Perhaps Paul Ryan is a gigantic fraud, or perhaps it is everyone who claims to see wisdom in him; perhaps – we should admit a range of possibilities, as our political and pundit class contains many and various mountebanks – both. But if ever there were an undeserved reputation for economic seriousness, it is Ryan’s. Consider the Congressman’s views on the dollar, to which Paul Krugman has recently called attention. Ryan observes that “There is nothing more insidious that a country can do to its citizens than debase its currency.”
Let us pause first, if only briefly, to consider Ryan’s absolutism on this point: Nothing more insidious? Really? Not, perhaps, eroding civil liberties until the President can, at will, assassinate an American citizen?
But no: let’s not permit what might perhaps have been forgivable hyperbole to deter us from investigating the point at issue. Perhaps Ryan meant there is nothing more insidious in the field of economics. Perhaps he meant there is nothing more insidious in the field of monetary policy. Perhaps he meant there is nothing more insidious in the very small and precisely demarcated area of permitting the value of money to shift.
Even at that charitably narrow interpretation of his remark, he would of course have been wrong. Even in the realm of changing the value of money, more insidious than debasing the currency is permitting it to appreciate – which is to say, worse than inflation is deflation.
Below is a table from Warren and Pearson’s 1933 Prices (page 300, if you desire to follow along in your hymnals).
The table is, of course, dated and perhaps to an extent arguable, but Warren and Pearson have here diligently tabulated the costs and benefits of both inflation and deflation and found that deflation is worse. It is perhaps worth mentioning that neither author was particularly left or even centrist; as Pearson said of Warren, he “was a conservative right-hand-side-of-the-roader, who never even temporarily wavered toward the middle, let alone to the left” – and the same was true of Pearson; indeed, Pearson was prone to fairly Ultraist rhetoric. Nevertheless, after careful study of Prices this is the conclusion the two deeply conservative economists reached. And it is not an especially controversial view.
How could Ryan insist then that nothing – nothing – is more insidious than inflation? The clue may lie in another remark he made on the same occasion: “Our currency should provide a reliable store of value.”
True, but only part of the story. The stock definition of money is that it is a store of value and a medium of exchange. Fixating on the former spoils money for the latter. And it’s money’s use for what it can buy that permits it to give us joy.

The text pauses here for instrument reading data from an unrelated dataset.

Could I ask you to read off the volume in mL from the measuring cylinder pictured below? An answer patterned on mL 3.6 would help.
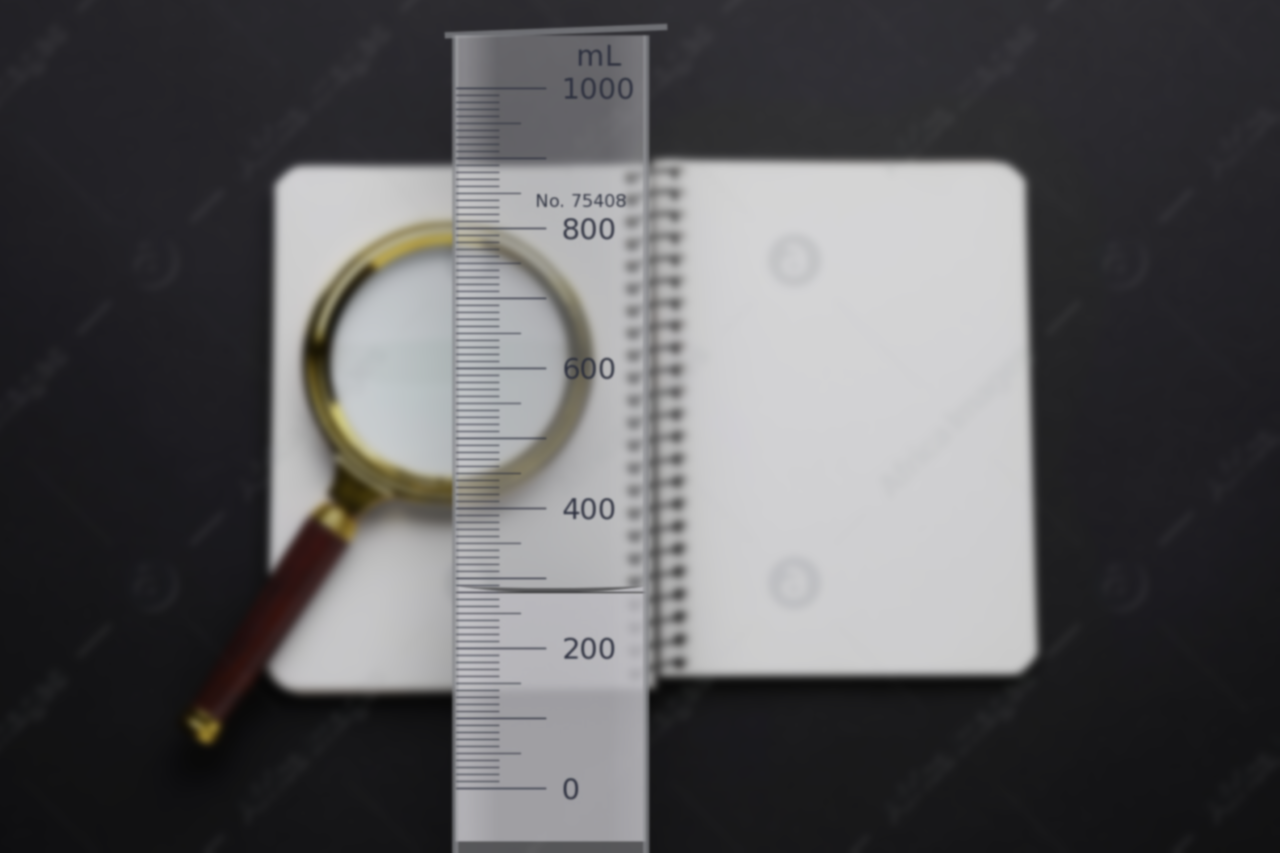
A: mL 280
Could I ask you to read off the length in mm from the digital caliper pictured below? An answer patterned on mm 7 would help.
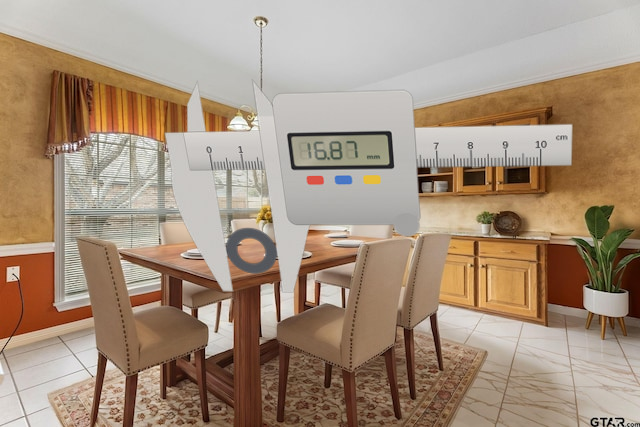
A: mm 16.87
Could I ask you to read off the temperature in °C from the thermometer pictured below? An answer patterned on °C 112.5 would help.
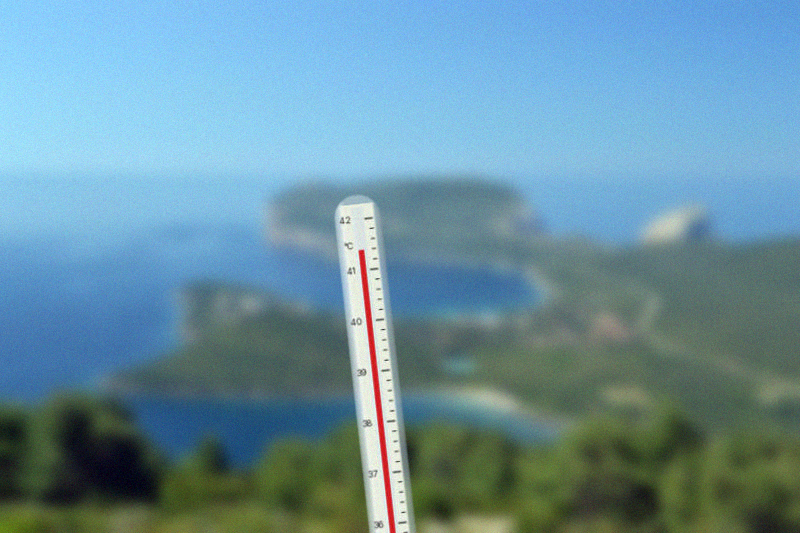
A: °C 41.4
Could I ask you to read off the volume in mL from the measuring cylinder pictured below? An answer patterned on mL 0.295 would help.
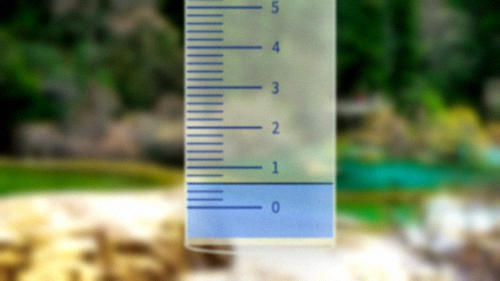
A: mL 0.6
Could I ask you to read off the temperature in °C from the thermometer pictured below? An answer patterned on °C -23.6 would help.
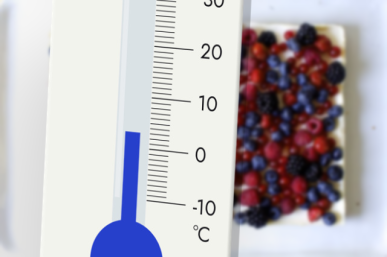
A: °C 3
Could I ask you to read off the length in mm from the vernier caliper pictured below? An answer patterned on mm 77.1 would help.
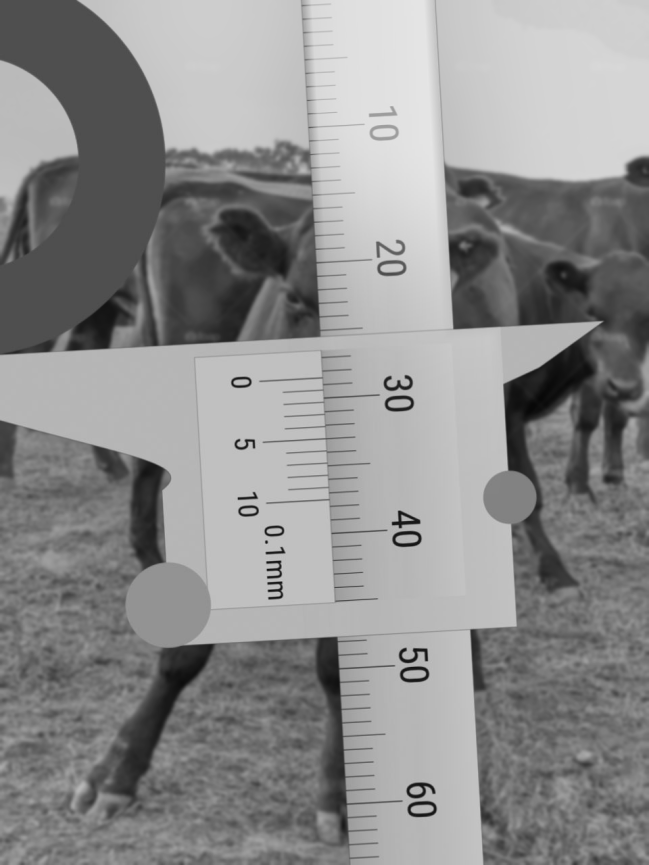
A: mm 28.5
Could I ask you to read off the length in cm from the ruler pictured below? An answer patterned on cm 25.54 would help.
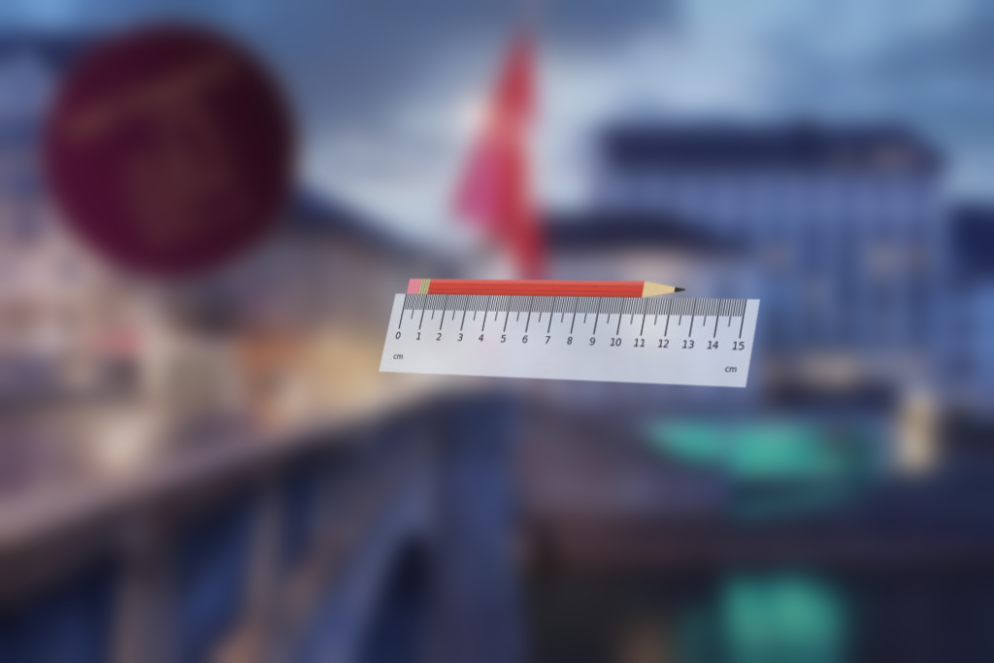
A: cm 12.5
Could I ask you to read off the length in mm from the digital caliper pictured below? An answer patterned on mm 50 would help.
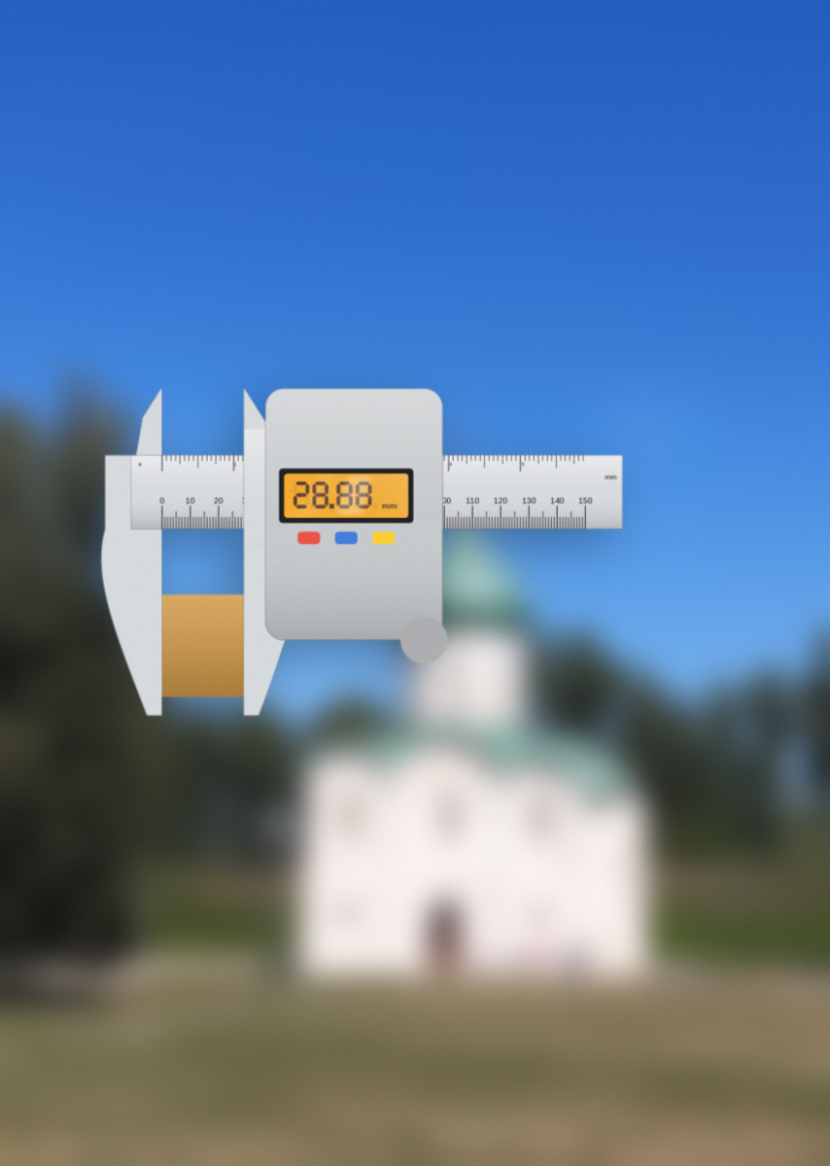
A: mm 28.88
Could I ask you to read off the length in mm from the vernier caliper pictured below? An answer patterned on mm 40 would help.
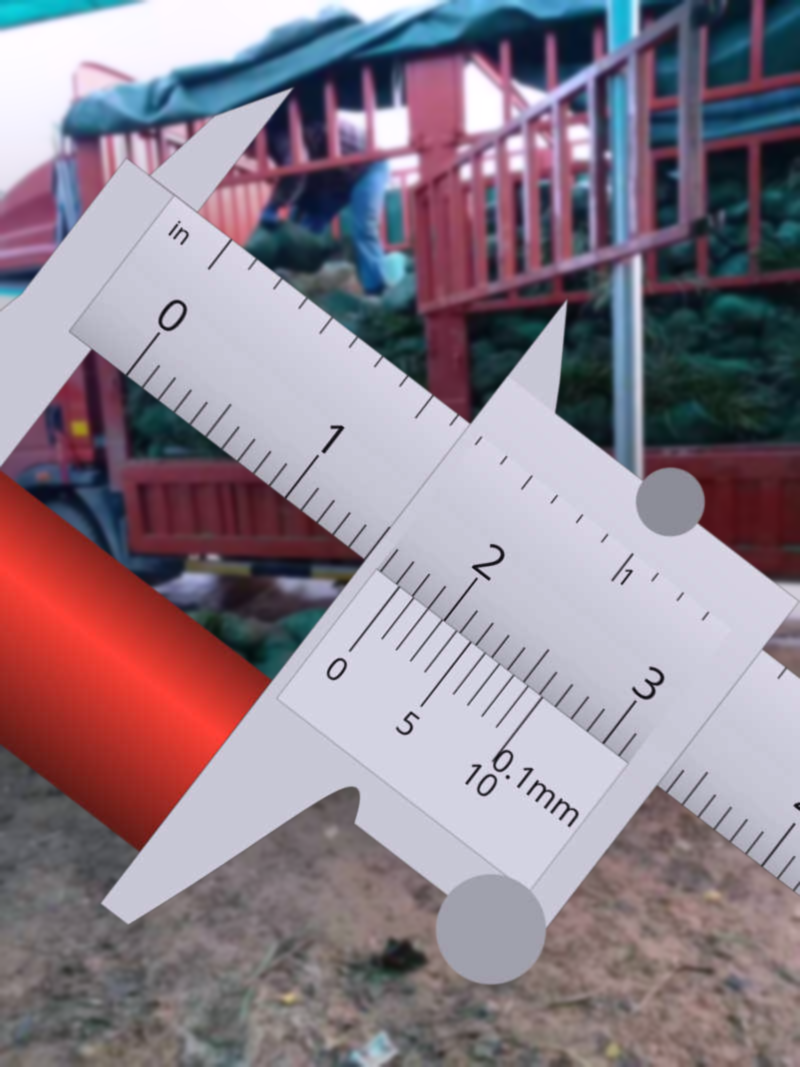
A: mm 17.2
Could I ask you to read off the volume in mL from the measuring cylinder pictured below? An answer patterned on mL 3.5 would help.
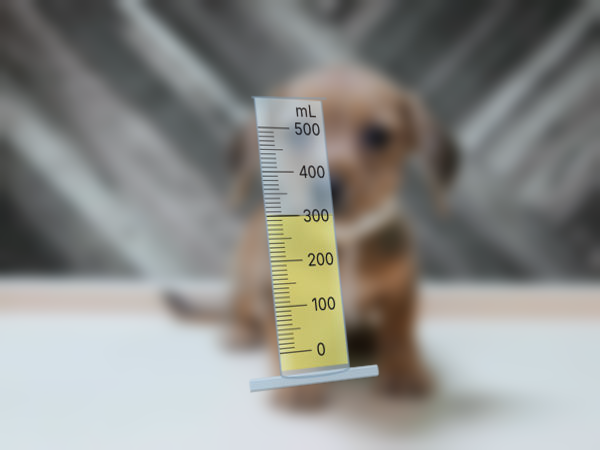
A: mL 300
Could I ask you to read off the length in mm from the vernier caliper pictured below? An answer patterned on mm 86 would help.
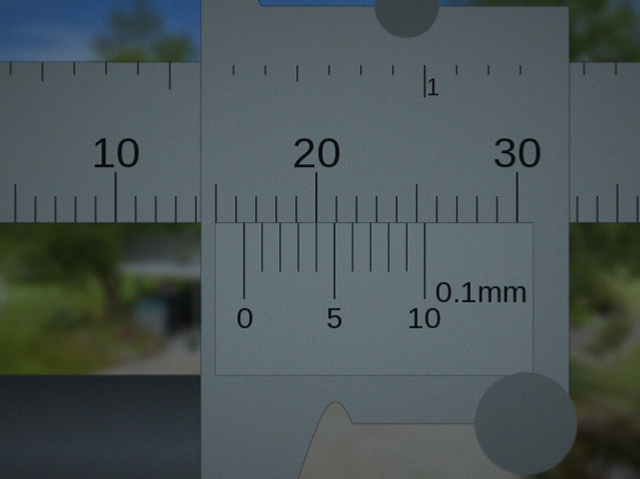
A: mm 16.4
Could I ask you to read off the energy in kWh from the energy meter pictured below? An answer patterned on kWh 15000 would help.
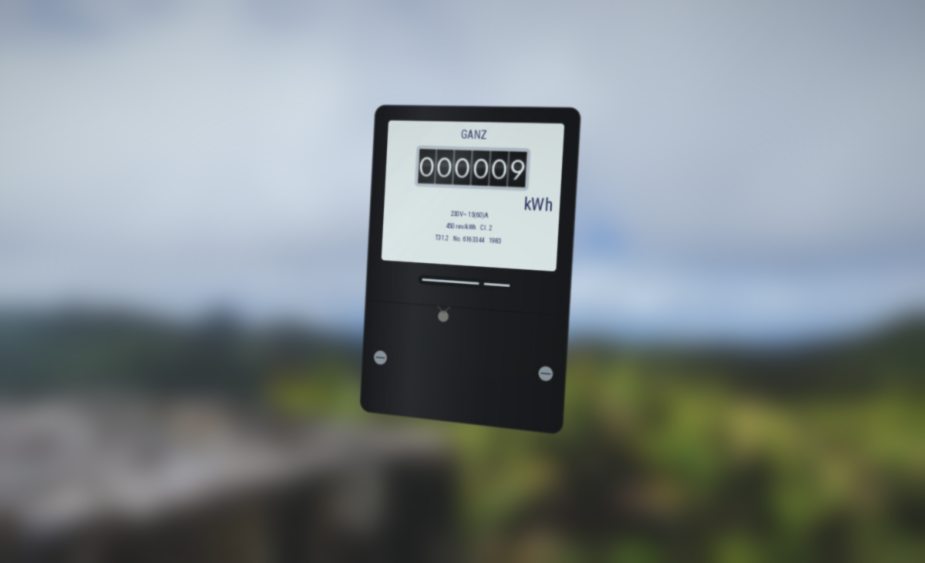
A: kWh 9
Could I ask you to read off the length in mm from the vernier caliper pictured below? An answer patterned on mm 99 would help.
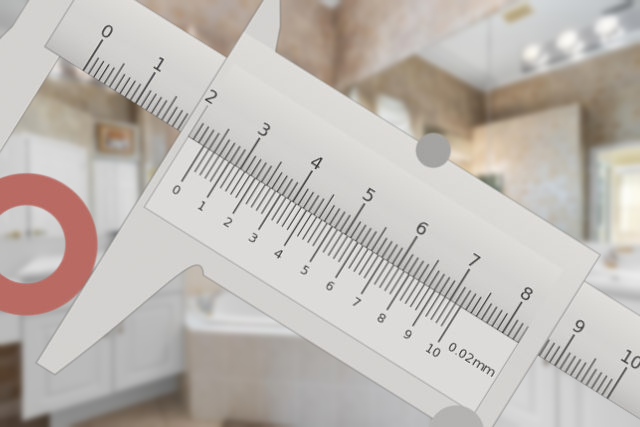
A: mm 23.0
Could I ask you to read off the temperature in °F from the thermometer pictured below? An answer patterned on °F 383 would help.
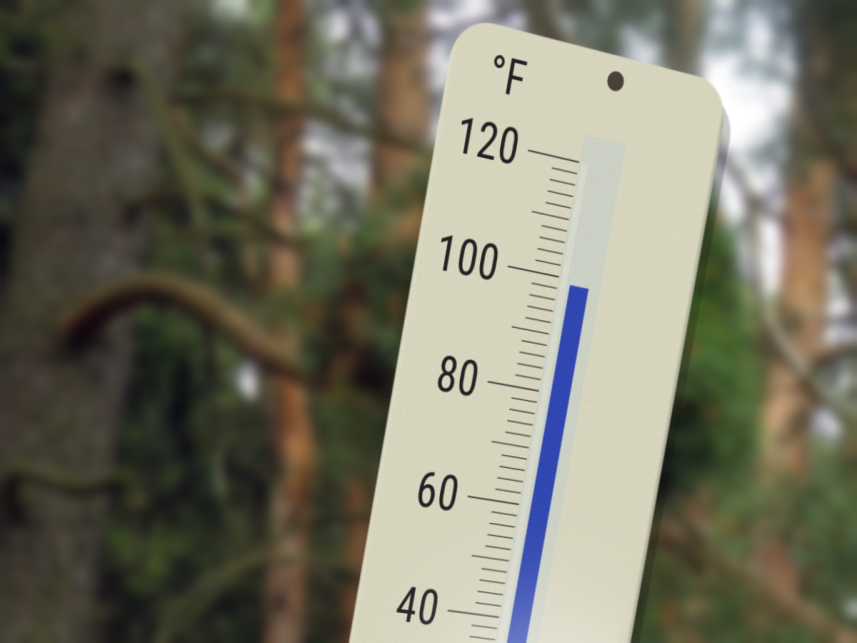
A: °F 99
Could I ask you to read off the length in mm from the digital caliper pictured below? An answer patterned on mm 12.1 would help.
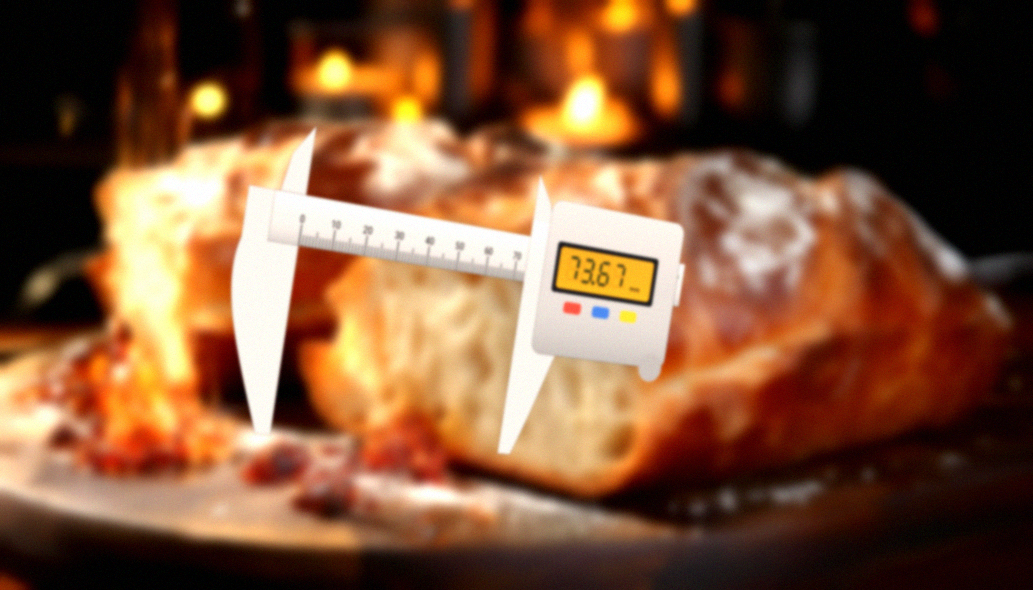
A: mm 73.67
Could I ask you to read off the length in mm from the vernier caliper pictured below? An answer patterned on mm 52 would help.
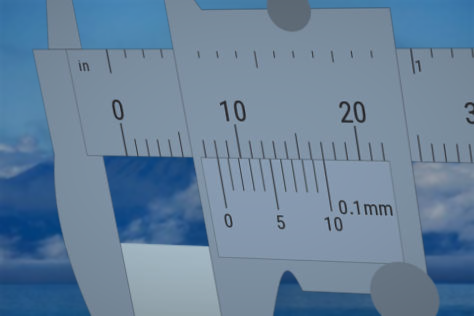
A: mm 8.0
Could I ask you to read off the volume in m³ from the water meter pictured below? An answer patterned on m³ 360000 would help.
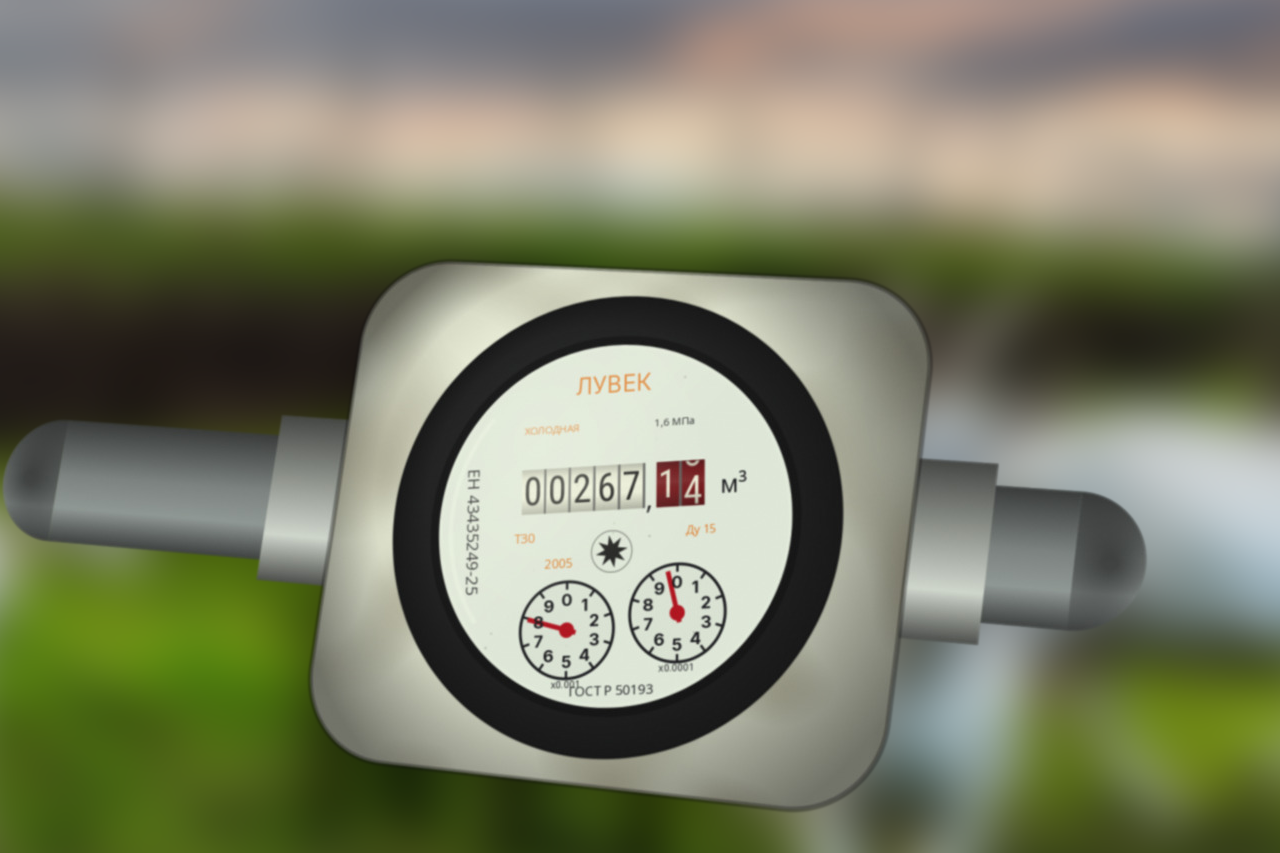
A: m³ 267.1379
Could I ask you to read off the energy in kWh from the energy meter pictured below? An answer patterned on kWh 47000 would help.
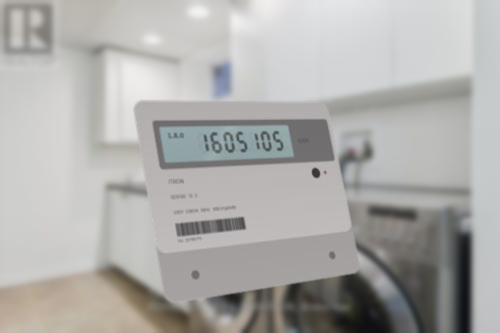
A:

Why would Ryan worry so exclusively about money’s role as a store of value, and fear inflation so greatly? Here, we can turn to a more centrist, if not left, economist in John Maynard Keynes, from the 1923 Tract on Monetary Reform.
Each process, inflation and deflation alike, has inflicted great injuries. Each has an effect in altering the distribution of wealth between different classes, inflation in this respect being the worse [i.e., more consequential] of the two. Each has also an effect in overstimulating or retarding the production of wealth, though here deflation is the more injurious.
On balance, Keynes thought deflation was worse: “it is worse in an impoverished world to provoke unemployment than to disappoint the rentier.” Unless, of course, you’re Paul Ryan, in which case nothing is worse than disappointing the rentiers. Indeed, the whole Ryan schtick, involving brows furrowed over deficits and inflation, exists to ensure that the class of people eyeing their investment returns are not only not disappointed, but further and more richly sated. Changing the distribution of wealth would be far worse than inhibiting its production, and Ryan, in his certainty that nothing is worse than inflation, would rather the latter than the former.